Monday, January 01, 2007

2006:
  • changed my major to pscyh
  • went to the ocean with the family! and thought i was gonna die cuz i dont wear sunblock...but we'll ignore that part...it was still fun.
  • got to spend a week-ish with the MI cousins
  • went to kids kamp and got to counsel with mandy again! our 3rd year as cabin Esther!
  • went to quiz finals for probably the last time
  • went to my grandpa's funeral
  • got to know a lot of my extended family (my gpa's step-kids)
  • went to family camp and got to watch jenna again and try being in charge of a preschool class for a few day! and had lots of good times with friends in the middle of it all! i love it there
  • spent one more summer traveling with my family.
  • met jessica, ben, jen, and mel! how crazy is that, that i didn't know any of them at the beginning of last year? it's kind of exciting to think about what could happen now this year too.
  • moved into a hall with a bunch of amazing girls!
  • got to lead a getting started group with kaitlin!
  • started going to the same school as nathaniel again!
  • took lots of wonderful picnics and an amazing road trip to MI with some of my favorite people!
  • got to bring friends home lots of times...even 10 once!
  • still get to go to church with two of my favorite families and even got to start taking some friends from school with me!
  • got the chance to lead a discipleship group of 8 great girls and the chance to be in a group with 7 other girls who have taught me so much about God this year!
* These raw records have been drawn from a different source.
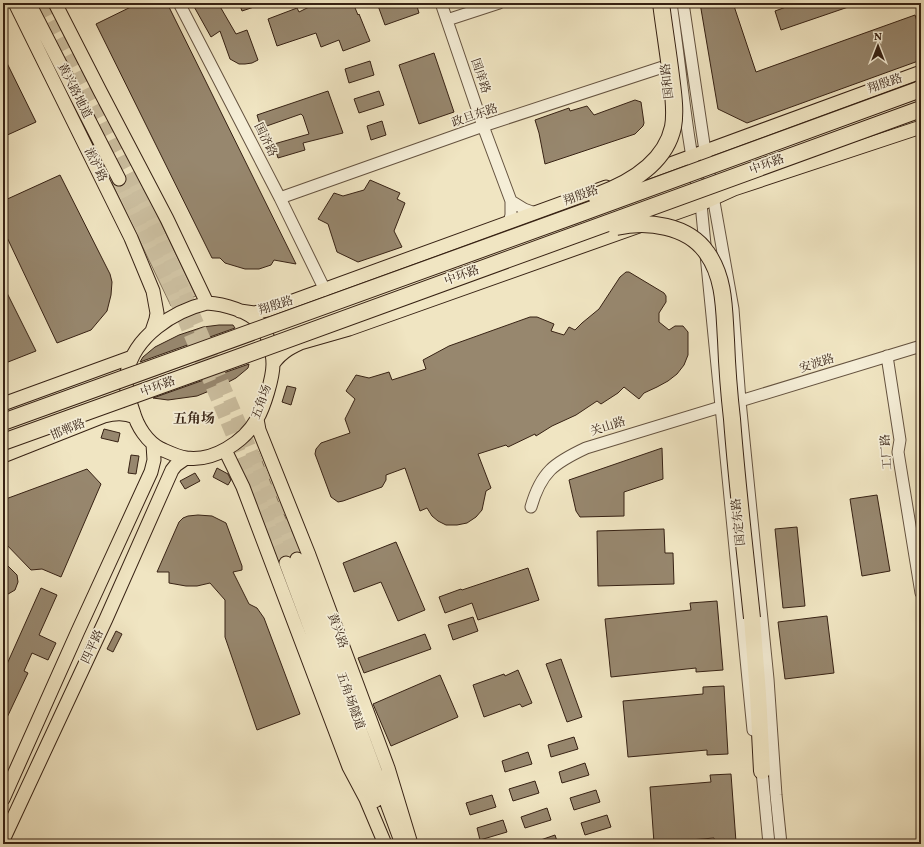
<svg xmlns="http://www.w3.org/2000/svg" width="924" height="847" font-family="Vollkorn,'Noto Serif SC',serif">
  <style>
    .green { fill: #d1c4a4; stroke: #84735c }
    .building { fill: #97876e; stroke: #372214 }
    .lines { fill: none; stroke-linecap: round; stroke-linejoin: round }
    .major-tunnel { stroke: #cbbe9f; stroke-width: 13; stroke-dasharray: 13 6; stroke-linecap: butt }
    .minor-casing { stroke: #655340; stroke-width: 13 }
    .major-casing { stroke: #372214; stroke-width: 15 }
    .highway-casing { stroke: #372214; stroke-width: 18 }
    .minor { stroke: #f5eed7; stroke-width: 11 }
    .major { stroke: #f0e5c2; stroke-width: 13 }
    .highway { stroke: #f0e5c2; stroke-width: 16 }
    .highway-bridge-casing { stroke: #372214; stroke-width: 18; stroke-linecap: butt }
    .highway-bridge { stroke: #f0e5c2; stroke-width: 16 }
    .labels { text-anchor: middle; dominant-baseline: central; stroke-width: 3.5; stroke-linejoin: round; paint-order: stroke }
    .street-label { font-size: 12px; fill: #372214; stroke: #f5eed7 }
    .quarter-label { font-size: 14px; font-weight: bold; fill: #372214; stroke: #f5eed7 }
  </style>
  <rect width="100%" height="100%" fill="#f0e5c2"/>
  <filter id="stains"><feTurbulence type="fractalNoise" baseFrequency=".005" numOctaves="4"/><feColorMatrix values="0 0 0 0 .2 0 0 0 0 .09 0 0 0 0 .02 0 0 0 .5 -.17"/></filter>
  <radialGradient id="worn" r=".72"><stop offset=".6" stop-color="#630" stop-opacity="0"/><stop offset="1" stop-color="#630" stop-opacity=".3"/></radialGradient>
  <path class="green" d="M 136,171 L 196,296 L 171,306 L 112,183 Z
    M 258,451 L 281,508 L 302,553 L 277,562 L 238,461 Z"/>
  <path class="building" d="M 139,3 L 167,3 L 296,264 L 274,260 L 271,265 L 259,269 L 245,269 L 225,263 L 220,258 L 212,258 L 96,24 Z
    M 192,3 L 218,3 L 236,34 L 247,30 L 258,60 L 252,63 L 245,64 L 239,64 L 230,59 L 220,31 L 211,37 Z
    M 239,3 L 262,3 L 263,4 L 242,11 Z
    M 317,3 L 353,3 L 358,15 L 359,14 L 370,41 L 343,51 L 339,40 L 321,47 L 316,33 L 277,46 L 268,19 L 297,8 L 299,12 Z
    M 377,3 L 416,3 L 419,13 L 385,25 Z
    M 700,3 L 733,3 L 756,72 L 915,15 L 921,34 L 921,60 L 747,123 L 718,109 Z
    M 797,3 L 857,3 L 857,4 L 781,30 L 775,11 Z
    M 434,53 L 454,112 L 419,124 L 399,65 Z
    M 3,55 L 36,122 L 3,137 Z
    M 370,61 L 374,75 L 349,83 L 345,69 Z
    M 328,91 L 343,133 L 303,143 L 305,150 L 278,158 L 274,144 L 309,134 L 303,116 L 301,114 L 261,128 L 257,115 Z
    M 379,91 L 384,105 L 359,113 L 354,99 Z
    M 635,100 L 641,102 L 644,123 L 643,126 L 635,134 L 545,164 L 539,133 L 535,120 L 569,108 L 570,111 L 587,106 L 594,115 Z
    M 382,121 L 386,135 L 371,140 L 367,126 Z
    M 60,175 L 110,274 L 112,282 L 111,295 L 107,311 L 91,330 L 57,343 L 3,229 L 3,201 Z
    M 370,180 L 400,193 L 397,199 L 405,203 L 394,231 L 402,247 L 358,262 L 337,252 L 328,224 L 318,219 L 334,193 L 343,196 L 364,190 Z
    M 626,272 L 629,272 L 664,293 L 666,296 L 666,302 L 659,313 L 659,322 L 669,330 L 675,326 L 683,326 L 688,332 L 688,355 L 684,365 L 677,374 L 668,381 L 657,387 L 644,393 L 639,399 L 624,387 L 618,393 L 601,404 L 597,401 L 576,415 L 552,426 L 536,436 L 535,434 L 508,447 L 506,445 L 478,454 L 491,488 L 486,491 L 482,510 L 476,517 L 467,523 L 457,525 L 446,525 L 438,521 L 432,516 L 427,508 L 420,511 L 405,468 L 386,475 L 386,480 L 382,487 L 343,501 L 338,502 L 331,497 L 315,454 L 316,449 L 321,443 L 350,433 L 345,419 L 355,399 L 346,391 L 356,375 L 369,378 L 389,372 L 392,380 L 426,369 L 423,360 L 449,346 L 530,317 L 537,317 L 554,324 L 551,331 L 564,335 L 569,327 L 575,330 L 582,323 L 599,309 L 620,277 Z
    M 3,285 L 36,351 L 3,364 Z
    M 219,325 L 233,325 L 235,328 L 140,362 L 143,357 L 155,347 L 179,335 L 203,327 Z
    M 249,364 L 248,368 L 236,378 L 219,387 L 197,396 L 168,400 L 153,398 Z
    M 287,386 L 296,388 L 291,405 L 282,402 Z
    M 104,429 L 120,433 L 118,442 L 101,438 Z
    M 662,448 L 663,479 L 624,492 L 624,516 L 580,517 L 576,511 L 569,480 Z
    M 131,455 L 139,456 L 136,474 L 128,473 Z
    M 217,468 L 228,474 L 231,480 L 228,485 L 213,477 Z
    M 87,469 L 101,484 L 61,577 L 42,569 L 31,570 L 3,541 L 3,500 Z
    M 195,473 L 200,481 L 185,489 L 180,481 Z
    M 877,495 L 890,571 L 862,576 L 850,499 Z
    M 198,515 L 212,516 L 226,523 L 242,566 L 242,570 L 233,572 L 249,604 L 257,608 L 264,618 L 300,714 L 257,730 L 225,637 L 225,600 L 210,583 L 197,586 L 186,586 L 169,583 L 169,572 L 157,572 L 179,522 L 183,518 L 188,516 Z
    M 797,527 L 805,606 L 783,608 L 775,529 Z
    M 664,529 L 665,553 L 673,553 L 674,584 L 598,586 L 597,531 Z
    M 396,542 L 425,610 L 398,621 L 381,582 L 354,592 L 343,563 Z
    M 3,561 L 17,575 L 18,582 L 15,590 L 3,597 Z
    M 528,568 L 539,600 L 478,620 L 472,603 L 445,613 L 439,597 L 461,589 L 462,590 Z
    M 41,588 L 57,595 L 39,635 L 56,643 L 48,660 L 32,653 L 24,671 L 28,673 L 3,726 L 3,666 L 5,663 L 7,664 Z
    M 717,601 L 723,670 L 696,672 L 696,668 L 611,677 L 605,619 L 691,610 L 690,603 Z
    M 827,616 L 834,673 L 785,679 L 778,622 Z
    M 473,617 L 478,631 L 453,640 L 448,625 Z
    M 116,631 L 122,634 L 113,652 L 107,649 Z
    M 425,634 L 431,649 L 364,673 L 358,658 Z
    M 561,659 L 582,717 L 567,722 L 546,664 Z
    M 518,670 L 532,703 L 522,707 L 520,704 L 484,717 L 473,685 L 504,674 L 505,676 Z
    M 440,675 L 458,717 L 391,746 L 373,704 Z
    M 724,686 L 728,754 L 707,755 L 707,750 L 628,757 L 623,701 L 703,694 L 703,687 Z
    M 574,737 L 578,749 L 551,757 L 548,745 Z
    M 528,752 L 532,764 L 505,772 L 502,761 Z
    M 585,763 L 589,775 L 562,783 L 559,772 Z
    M 731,774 L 736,842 L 715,843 L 714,838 L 654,843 L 650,787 L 711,782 L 710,775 Z
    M 535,781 L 539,793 L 513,801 L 509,789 Z
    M 596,790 L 600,802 L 574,810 L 570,798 Z
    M 492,795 L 496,807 L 470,815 L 466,803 Z
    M 547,808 L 551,820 L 525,828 L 521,817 Z
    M 607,815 L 611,827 L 585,835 L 581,823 Z
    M 503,820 L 507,832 L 480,840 L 477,828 Z
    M 555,835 L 558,844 L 532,844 L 532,843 Z"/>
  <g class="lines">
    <path class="major-tunnel" d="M 45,3 L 130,174 L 177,275 L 297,559
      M 119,179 L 169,284 L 286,563"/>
    <defs>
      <path id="minor" d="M 179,3 L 280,198 L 325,290
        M 441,3 L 483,126 L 511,201 L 511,215 L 509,222
        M 671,3 C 681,70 686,137 701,204 L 753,730
        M 683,3 L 705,151 L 733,309 L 740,401 L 768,679 L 776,795 L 781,844
        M 447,20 L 499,3
        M 280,198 L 483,126 L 675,63
        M 511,201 L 524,209 L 535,213
        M 887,356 L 900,440 L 898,452 L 921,593
        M 531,507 C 541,472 554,463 586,448 L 921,346
        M 760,766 L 762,771 L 769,844"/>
      <path id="major" d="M 15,3 L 131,238 L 153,291 L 157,313 L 156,319 L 152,331
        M 29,3 L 119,179
        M 55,3 L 100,91 L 167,219 L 207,303
        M 643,174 L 921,72
        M 207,303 C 224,304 249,311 260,324 C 268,334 273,352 273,364 C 273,378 264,407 257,419 C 244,442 213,462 186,458 C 178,457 168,452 161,449 C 147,442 137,426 133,411 C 129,399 124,386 127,373 C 134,336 174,311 207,303 Z
        M 240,311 L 254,313 L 268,310 L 606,187
        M 300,343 L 349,329 L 701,204 L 734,189 L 921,127
        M 273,364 C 282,351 293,346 307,340
        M 3,404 L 132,357
        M 257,419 L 259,430 L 309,555 L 388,768 L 411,844
        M 225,450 L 243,487 L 349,767 L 366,799 L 385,844
        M 3,456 L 104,416 C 116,413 124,413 135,417
        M 297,559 L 402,844
        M 286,563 L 375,801
        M 3,799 L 78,631 L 151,472 L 154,460 L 153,444
        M 3,840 L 106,619 L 172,470 L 176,465 L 186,458"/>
      <path id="highway" d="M 752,618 L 758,694 L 762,771"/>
    </defs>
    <use href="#minor" class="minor-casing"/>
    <use href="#major" class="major-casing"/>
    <use href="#highway" class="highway-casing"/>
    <use href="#minor" class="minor"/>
    <use href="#major" class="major"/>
    <use href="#highway" class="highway"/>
    <defs>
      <path id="highway-bridge" d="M 596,196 C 629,184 665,164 673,127 C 676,111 673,92 671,76 C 668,51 664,27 661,3
        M 616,227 C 647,220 688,225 707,253 C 725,278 724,310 726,340 C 727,366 729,393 732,419 C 737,485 745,551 752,618
        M 3,422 L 573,216 L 918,90
        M 3,442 L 234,359 L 921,109"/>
    </defs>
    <use href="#highway-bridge" class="highway-bridge-casing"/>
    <use href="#highway-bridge" class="highway-bridge"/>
  </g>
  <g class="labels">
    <g class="street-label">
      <text transform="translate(480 76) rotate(71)">国庠路</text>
      <text transform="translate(668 81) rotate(-96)">国和路</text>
      <text transform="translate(885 84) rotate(-19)">翔殷路</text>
      <text transform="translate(74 91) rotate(63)">黄兴路地道</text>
      <text transform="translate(475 116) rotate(-19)">政旦东路</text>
      <text transform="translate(265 140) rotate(63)">国济路</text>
      <text transform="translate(95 165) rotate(64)">淞沪路</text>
      <text transform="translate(767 165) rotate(-20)">中环路</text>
      <text transform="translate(581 196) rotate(-20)">翔殷路</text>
      <text transform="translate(462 276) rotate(-20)">中环路</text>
      <text transform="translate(276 306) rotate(-17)">翔殷路</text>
      <text transform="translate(817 364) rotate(-17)">安波路</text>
      <text transform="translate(158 387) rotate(-20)">中环路</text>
      <text transform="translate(262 402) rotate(-70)">五角场</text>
      <text transform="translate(608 427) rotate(-18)">关山路</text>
      <text transform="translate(68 430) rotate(-22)">邯郸路</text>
      <text transform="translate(887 452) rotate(-94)">工厂路</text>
      <text transform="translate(739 522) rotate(-96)">国定东路</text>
      <text transform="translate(337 631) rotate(70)">黄兴路</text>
      <text transform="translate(93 647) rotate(-65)">四平路</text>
      <text transform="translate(350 701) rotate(70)">五角场隧道</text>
    </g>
    <g class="quarter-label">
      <text x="194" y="419">五角场</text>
    </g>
  </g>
  <rect width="924" height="847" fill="none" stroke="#f0e5c2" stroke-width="16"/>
  <rect x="4" y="4" width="916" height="839" fill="none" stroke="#372214" stroke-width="2"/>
  <rect x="8" y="8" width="908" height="831" fill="none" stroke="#372214"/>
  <g transform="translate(878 46)" stroke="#f5eed7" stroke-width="3" paint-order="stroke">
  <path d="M0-3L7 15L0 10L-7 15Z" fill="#372214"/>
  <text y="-6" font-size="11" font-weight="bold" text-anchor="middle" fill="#372214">N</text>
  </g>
  <rect width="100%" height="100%" filter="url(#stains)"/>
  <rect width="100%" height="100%" fill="url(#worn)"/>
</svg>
had one of the best and hardest semesters of my life thus far. this last semester was really hard at some points...times with friends were really difficult in some ways, but as cliche as it sounds, those are the times when God has taught me the most. pain is a good attention-grabber and i've learned a lot this year. i'm really thankful for that!
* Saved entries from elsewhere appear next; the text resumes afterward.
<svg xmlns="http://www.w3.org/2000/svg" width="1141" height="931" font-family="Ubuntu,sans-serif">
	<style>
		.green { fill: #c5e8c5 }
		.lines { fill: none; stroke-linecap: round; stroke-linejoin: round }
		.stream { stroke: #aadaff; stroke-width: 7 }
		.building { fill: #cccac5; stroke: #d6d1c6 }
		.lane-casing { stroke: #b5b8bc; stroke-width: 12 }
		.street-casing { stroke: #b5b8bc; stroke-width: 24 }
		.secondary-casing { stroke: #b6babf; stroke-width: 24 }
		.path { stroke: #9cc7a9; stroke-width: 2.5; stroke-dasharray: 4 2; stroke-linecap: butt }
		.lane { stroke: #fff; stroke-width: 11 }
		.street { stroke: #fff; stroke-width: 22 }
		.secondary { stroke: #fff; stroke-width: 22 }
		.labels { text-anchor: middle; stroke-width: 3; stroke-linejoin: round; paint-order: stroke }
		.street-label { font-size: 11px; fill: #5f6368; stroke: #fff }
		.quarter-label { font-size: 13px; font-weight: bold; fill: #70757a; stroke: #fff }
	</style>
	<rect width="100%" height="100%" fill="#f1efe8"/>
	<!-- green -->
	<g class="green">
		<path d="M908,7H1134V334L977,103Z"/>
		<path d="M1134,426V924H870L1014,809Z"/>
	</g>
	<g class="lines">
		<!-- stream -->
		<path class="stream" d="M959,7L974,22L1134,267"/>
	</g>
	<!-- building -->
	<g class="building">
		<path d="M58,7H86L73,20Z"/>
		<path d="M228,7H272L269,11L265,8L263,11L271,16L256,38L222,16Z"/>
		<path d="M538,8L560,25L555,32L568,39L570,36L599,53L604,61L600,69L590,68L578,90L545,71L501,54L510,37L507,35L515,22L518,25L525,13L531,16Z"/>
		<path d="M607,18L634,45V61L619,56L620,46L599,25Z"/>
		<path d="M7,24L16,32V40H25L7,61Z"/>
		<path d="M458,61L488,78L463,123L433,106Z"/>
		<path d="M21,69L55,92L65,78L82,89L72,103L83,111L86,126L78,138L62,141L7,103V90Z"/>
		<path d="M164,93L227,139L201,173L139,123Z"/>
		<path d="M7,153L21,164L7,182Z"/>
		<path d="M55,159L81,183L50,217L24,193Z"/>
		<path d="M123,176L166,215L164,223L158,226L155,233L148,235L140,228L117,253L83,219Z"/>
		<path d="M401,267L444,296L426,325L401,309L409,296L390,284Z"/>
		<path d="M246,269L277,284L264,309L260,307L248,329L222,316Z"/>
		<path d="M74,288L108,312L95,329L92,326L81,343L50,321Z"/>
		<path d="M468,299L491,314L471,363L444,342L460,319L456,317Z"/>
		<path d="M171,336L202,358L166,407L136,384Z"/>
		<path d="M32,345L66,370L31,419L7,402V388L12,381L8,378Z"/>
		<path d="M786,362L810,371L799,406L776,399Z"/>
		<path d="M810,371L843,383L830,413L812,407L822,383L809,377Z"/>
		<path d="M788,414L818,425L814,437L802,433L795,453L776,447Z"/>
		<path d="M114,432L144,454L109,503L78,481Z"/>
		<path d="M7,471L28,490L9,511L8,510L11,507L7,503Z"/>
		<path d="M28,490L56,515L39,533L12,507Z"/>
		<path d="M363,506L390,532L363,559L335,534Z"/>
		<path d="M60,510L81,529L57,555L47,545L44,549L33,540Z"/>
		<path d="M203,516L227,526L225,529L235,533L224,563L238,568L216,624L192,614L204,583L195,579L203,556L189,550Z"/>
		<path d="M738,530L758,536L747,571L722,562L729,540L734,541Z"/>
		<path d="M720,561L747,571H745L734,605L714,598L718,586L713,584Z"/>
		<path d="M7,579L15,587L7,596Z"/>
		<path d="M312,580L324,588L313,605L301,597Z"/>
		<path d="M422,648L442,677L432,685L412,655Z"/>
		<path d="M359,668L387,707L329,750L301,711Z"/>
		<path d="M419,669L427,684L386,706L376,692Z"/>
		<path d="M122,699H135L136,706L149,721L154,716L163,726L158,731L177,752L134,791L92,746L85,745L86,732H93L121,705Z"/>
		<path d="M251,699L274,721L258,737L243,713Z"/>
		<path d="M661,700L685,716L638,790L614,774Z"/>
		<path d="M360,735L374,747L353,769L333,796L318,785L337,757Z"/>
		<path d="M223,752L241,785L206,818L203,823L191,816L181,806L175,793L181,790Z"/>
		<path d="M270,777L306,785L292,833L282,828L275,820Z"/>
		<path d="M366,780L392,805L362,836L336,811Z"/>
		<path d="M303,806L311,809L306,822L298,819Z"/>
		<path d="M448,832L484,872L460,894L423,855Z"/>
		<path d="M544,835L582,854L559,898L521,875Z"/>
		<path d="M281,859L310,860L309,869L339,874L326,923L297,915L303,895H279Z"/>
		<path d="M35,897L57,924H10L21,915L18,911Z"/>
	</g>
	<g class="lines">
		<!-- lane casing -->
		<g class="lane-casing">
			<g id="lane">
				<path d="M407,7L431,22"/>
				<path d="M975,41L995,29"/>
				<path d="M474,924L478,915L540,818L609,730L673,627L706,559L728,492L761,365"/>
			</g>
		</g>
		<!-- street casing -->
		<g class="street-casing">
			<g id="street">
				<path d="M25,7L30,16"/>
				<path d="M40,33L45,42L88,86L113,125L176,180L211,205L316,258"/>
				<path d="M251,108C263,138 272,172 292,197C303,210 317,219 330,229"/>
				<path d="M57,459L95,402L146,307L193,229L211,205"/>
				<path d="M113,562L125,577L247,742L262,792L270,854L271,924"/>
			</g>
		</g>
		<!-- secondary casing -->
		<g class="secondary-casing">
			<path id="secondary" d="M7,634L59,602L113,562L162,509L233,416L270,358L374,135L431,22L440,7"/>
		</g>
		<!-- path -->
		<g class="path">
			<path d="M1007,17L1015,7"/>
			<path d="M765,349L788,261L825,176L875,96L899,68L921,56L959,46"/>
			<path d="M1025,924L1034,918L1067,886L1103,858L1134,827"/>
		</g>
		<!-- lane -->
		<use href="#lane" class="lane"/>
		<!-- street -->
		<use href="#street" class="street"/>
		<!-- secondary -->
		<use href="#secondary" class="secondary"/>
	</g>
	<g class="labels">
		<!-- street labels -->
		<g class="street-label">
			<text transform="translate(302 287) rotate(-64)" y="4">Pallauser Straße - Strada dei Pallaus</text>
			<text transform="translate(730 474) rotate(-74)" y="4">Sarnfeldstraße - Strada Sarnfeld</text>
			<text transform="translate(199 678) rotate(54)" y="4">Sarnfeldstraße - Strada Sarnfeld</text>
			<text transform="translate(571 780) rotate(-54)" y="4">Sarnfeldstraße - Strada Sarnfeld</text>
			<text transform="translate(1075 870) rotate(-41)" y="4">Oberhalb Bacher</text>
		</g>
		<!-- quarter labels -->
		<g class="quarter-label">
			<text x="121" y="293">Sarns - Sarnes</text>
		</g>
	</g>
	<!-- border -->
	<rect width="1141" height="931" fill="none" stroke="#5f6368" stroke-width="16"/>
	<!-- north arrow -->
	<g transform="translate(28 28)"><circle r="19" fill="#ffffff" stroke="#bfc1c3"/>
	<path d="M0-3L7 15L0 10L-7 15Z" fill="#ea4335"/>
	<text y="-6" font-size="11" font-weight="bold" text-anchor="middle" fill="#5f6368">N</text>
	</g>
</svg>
it was also the best semester i've had in that i've gotten close to so many people that i love at school and even been able to be home a lot too. i've never gone back to the same group of friends at school before because of moving and graduation and stuff and that was a definite blessing this year. it's been so good spending time with a few close friends too...God has given me several friends that know me better than very many people ever have and i get to live with them and hang out with them a lot...i have journal entries i can look back at where i was asking God to send me someone at school that i could talk to about things and He's provided way more than one person!!! it's been good and i'm excited about 2007!